Mereka tidaklah semuanya sama. Di antara kaum ahl al-kitâb ter­dapat umat yang teguh (konsisten), yang membaca ayat-ayat (ajaran-ajaran) Allah di tengah malam, sam­bil bersujud (beribadah). Mereka ber­iman kepada Allah dan Hari Kemudian, menganjurkan yang baik dan mencegah yang jahat, serta ber­gegas kepada berbagai kebaikan. Mereka adalah tergolong orang-orang yang baik (shalih). Apa pun kebaik­an yang mereka kerjakan tidak akan diingkari, dan Allah Mahatahu tentang orang-orang yang bertaqwa (Q., 3: 113-115).

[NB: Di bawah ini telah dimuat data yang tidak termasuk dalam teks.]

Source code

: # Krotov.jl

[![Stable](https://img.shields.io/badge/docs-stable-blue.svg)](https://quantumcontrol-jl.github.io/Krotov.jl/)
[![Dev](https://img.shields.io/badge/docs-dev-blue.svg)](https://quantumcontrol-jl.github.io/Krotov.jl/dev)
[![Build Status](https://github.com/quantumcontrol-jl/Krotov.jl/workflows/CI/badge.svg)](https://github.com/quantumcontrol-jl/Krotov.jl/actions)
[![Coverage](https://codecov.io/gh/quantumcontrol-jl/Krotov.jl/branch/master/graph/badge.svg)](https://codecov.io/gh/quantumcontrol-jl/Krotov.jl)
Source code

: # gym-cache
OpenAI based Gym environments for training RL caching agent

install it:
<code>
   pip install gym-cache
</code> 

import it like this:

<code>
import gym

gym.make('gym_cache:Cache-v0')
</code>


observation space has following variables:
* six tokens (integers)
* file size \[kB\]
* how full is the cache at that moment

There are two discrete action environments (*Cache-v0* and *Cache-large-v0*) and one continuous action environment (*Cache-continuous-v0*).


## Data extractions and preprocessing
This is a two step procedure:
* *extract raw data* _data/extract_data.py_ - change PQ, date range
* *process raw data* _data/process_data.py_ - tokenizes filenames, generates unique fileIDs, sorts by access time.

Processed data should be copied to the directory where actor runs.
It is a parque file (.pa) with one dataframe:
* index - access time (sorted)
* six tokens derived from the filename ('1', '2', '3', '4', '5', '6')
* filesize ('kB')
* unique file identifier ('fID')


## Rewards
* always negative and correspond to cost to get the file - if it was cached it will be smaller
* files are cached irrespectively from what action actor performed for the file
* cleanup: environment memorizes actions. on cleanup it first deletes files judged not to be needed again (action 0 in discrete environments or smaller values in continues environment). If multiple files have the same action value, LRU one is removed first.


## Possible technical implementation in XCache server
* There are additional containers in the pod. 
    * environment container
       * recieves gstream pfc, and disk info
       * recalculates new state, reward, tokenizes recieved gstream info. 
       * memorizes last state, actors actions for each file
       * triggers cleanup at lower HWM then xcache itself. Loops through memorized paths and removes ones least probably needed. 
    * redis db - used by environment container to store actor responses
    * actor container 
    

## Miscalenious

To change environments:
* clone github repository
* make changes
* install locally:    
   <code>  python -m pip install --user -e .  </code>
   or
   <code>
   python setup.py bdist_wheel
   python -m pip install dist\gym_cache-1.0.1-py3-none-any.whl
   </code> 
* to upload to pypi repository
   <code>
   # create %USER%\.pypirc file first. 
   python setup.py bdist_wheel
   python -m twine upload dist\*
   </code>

Sudah tentu terdapat kelompok-kelompok Islam yang tidak merasa begitu kenal dengan pandangan positif-optimis terhadap kaum agama lain semacam itu. Penye­bab­nya bisa karena kebetulan tidak mengetahui adanya firman tersebut, atau tidak memahaminya, atau ter­kalahkan oleh expediency sosiologis-psikologisnya sehingga tidak mau menerima makna terang firman itu dan bersandar kepada tafsiran yang mencoba memodifikasinya. Dalam umat Islam, masalah ini merupakan kerumitan tersendiri, sama dengan kerumitan serupa di semua kelom­pok agama. Namun adanya teks suci yang dapat dibaca dan se­cara lahiriah me­nunjukkan mak­na terse­but, sa­ngat­lah penting untuk mem­per­timbangkannya dengan serius. Pandangan yang inklusivistik sema­cam itu cukup banyak dalam Al-Quran. Pesan sucinya amat jelas, bahwa pe­nya­marataan yang serba gampang bu­kan­lah cara yang benar untuk me­mahami dan mengetahui ha­kikat suatu kenyataan yang kom­pleks. 

cd

AHL AL KITÂB: TIDAK SEMUANYA SAMA

Sebagai kelompok masyarakat yang menolak atau bahkan menen­tang Nabi, kaum Yahudi dan Nas­rani mempunyai sikap yang ber­beda-beda; ada yang keras dan ada pula yang lunak. Secara umum, penolakan mereka kepada Nabi digambarkan bahwa mereka tidak akan merasa senang sebelum Nabi mengikuti agama mereka. Ini ada­lah sesuatu yang cukup logis, kare­na Nabi mem­bawa agama (“baru”) yang bagi mereka merupa­kan tan­tangan kepada agama yang sudah mapan, yaitu agama Yahudi dan Nasrani, sementara mereka itu ma­sing-masing mengaku agamanya tidak saja yang paling benar atau satu-satunya yang benar, tapi juga merupakan agama terakhir dari Tuhan. Ma­ka tampilnya Na­­bi Mu­ham­mad Saw. dengan agama yang “baru” itu sungguh merupakan gang­­guan kepada me­reka. Karena itu Al Quran mem­per­ingatkan ke­pada Nabi:

Kaum Yahudi dan Nasrani Tidak akan senang kepada engkau (wahai Muhammad) sebelum engkau meng­ikuti agama mereka. Katakanlah (kepada mereka): “ petunjuk Allah- hanya itulah petunjuk [yang se­be­narnya]...  (Q., 2:120).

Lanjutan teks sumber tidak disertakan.